QUESTIONS:
a) From the essay on journalism in higher education, can you pull out word for word the part that opens with the words "An advisory board" and closes with "to academic freedom."?
b) Could you extend the essay on journalism in higher education by writing on from its final sentence?

QUOTED PASSAGE:
Scratching for academic status and representing a profession in crisis, journalism faculty often lack the presumption of expertise enjoyed in other disciplines. New-media entrepreneurs goad us to stay “agile” and “nimble.” Be prepared, they tell us, to “blow up the curriculum” and embrace “creative destruction” in the rapid adoption of new technology. Web journalist Robert Hernandez appeals directly to students, prodding disciples to “hijack your school’s assets.”
An advisory board at the University of Colorado Boulder (CU) took the pyrotechnics a bit further in seeking to blow up an entire school. The board presented the university’s chancellor with a letter advocating closure of the School of Journalism and Mass Communication, the school it was established to support. With a stab to the dean’s back, the board exploited a zeitgeist of technological disruption and populist suspicion of a plodding, obstructionist faculty. The assault on the school illustrates the damaged standing of journalism in higher education and a resulting threat to academic freedom.
Journalism’s identity in higher education is fiercely contested. As media scholar Stephen Reese observes, academic journalism “is organized with an interdisciplinary liberal arts focus, yet must address a professional constituency,” making it “vulnerable to attack from all sides.” Scholars in the liberal arts view journalism from the perspective of media studies, a field that encompasses areas such as media technology, professional ethics and media law, and critical theory on how power relations are constituted in emerging communication environments. Many professional journalists, by contrast, insist that reporting practices are natural and inevitable rather than socially constructed. In their view, media studies is a waste of time, “a nonsense major,” as a former member of the CU journalism board put it.

EXERCISE DATA:
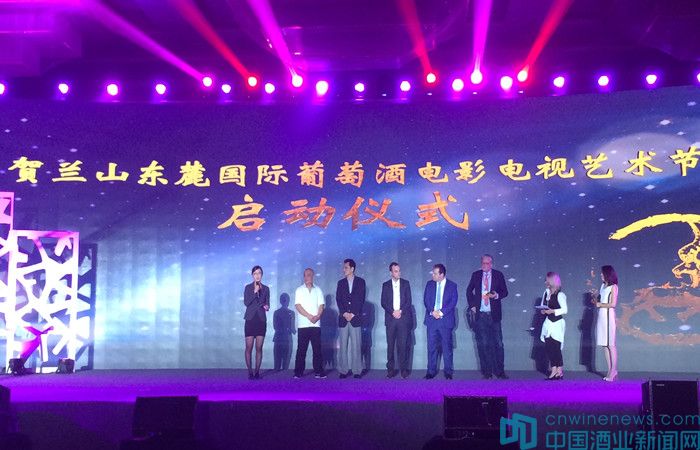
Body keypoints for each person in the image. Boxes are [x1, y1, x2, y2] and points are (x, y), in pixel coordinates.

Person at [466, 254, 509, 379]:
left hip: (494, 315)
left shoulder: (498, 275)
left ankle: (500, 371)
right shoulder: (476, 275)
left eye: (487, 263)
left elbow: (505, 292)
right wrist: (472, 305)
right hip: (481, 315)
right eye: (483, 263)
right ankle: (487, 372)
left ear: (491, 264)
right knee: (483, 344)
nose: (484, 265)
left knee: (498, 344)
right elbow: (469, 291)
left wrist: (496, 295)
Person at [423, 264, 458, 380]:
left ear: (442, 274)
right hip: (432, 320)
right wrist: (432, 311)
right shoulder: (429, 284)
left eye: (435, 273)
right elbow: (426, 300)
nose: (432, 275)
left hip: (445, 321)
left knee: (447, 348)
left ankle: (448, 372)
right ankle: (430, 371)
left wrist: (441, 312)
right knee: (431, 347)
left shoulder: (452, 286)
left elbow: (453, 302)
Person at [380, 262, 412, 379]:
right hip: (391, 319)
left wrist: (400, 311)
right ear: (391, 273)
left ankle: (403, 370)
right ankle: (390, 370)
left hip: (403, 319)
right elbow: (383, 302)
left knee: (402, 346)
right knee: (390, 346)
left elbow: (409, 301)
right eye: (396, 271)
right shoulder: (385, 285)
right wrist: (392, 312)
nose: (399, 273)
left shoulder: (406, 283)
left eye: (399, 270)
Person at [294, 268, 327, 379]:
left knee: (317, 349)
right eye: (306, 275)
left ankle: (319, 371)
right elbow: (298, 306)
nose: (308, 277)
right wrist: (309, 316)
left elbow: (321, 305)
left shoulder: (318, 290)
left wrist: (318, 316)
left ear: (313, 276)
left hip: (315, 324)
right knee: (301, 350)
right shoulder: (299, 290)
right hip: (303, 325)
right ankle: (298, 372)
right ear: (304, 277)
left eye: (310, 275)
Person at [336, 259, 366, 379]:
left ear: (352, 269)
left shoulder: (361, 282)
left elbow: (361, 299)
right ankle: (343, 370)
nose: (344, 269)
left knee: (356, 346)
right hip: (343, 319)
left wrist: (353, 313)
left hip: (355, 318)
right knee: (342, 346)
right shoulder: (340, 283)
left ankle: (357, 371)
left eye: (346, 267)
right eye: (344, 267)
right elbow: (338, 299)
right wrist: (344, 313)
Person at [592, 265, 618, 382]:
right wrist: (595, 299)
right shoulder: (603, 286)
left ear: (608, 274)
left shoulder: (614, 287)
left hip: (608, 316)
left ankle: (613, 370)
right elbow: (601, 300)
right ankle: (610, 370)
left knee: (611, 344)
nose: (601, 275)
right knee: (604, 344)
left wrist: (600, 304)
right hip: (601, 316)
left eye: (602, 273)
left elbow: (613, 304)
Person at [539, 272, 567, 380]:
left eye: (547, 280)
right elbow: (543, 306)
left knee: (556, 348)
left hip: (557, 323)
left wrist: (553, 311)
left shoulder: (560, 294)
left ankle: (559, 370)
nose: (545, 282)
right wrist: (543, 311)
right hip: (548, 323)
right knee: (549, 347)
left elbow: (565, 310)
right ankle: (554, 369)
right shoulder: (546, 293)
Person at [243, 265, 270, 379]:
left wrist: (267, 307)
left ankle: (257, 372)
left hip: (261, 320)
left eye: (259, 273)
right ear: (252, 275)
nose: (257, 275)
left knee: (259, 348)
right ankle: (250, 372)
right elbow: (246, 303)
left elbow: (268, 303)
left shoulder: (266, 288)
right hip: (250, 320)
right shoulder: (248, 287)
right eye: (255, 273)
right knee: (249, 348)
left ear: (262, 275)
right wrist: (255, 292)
--
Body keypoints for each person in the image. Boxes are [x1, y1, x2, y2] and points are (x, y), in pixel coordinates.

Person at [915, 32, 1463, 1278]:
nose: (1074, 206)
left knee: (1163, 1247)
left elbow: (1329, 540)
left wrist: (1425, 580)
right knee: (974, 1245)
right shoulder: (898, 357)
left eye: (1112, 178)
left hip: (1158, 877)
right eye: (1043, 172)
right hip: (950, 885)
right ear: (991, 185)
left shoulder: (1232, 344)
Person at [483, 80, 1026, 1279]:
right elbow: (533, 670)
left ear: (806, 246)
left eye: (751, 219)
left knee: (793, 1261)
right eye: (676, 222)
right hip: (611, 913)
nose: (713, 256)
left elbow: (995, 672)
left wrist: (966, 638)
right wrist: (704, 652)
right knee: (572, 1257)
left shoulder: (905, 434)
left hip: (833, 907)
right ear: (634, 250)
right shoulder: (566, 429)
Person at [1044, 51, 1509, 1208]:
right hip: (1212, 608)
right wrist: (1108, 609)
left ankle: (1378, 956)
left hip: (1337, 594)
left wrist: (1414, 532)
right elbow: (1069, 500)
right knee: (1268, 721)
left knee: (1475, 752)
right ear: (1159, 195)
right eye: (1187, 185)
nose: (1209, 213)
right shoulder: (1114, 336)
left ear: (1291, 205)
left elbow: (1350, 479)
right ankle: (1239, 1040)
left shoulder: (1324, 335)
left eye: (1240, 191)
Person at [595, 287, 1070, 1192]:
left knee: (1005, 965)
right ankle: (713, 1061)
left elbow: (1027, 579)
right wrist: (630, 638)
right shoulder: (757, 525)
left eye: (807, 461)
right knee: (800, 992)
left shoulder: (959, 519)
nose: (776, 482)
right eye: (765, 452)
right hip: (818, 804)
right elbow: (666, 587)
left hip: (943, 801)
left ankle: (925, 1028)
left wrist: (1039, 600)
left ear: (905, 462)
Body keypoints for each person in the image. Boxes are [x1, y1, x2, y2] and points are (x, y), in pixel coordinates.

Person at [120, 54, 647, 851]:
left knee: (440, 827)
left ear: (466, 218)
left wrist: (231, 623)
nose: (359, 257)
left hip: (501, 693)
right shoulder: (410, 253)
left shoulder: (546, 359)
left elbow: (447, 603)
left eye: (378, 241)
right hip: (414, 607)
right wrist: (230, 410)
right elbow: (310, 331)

ANSWERS BY TASK:
a)
An advisory board at the University of Colorado Boulder (CU) took the pyrotechnics a bit further in seeking to blow up an entire school. The board presented the university’s chancellor with a letter advocating closure of the School of Journalism and Mass Communication, the school it was established to support. With a stab to the dean’s back, the board exploited a zeitgeist of technological disruption and populist suspicion of a plodding, obstructionist faculty. The assault on the school illustrates the damaged standing of journalism in higher education and a resulting threat to academic freedom.

b)
Two Hearts in One Chest
Journalism instruction at CU began in the English department in 1909, and the university established a separate department in 1922, which became a college within the College of Arts and Sciences in 1937 and a separate college in 1962. By 2001, course sequenc es in journalism, advertising, and media studies were attracting more than six hundred undergraduate majors and another six hundred prejournalism students. The School of Journalism and Mass Communication boasted alumni such as ESPN’s Rick Reilly and NBC News correspondent Tom Costello. The Center for Environmental Journalism and the Center for Media, Religion, and Culture attest to aspirations for excellence in both skills training and scholarship. Nonetheless, many faculty members found themselves having to choose between professional instruction and academic respectability. As a former dean observed, two hearts beating in one chest left the school vulnerable.
The journalism school survived on the Boulder campus until April 14, 2011, when the regents voted to close it. Rumblings about possible discontinuance probably date back to 2008, when the acting provost, without alerting the faculty, approached the advisory board with visions of a college of information. Scholars were absent from the board, which included publishers, journalists, philanthropists, and CEOs in Colorado media. According to an accreditation team, board members grew increasingly frustrated with a media studies faculty they imagined as intransigent in failing to update the curriculum to keep pace with digital media. My colleagues were, however, conducting a systemic revision of the entire undergraduate program to accommodate co nvergence, entrepreneurial journalism, and storytelling across platforms.
Board members were hardly regarded as leaders of new media. If anything, some may have felt left behind in the digital era. They nevertheless smelled blood. The University of Colorado, which dates back to 1876, had never closed a school, but in a period of technological upheaval, entrenched faculty could be viewed as a vestige acting up, no longer tolerable, justifying surgical removal.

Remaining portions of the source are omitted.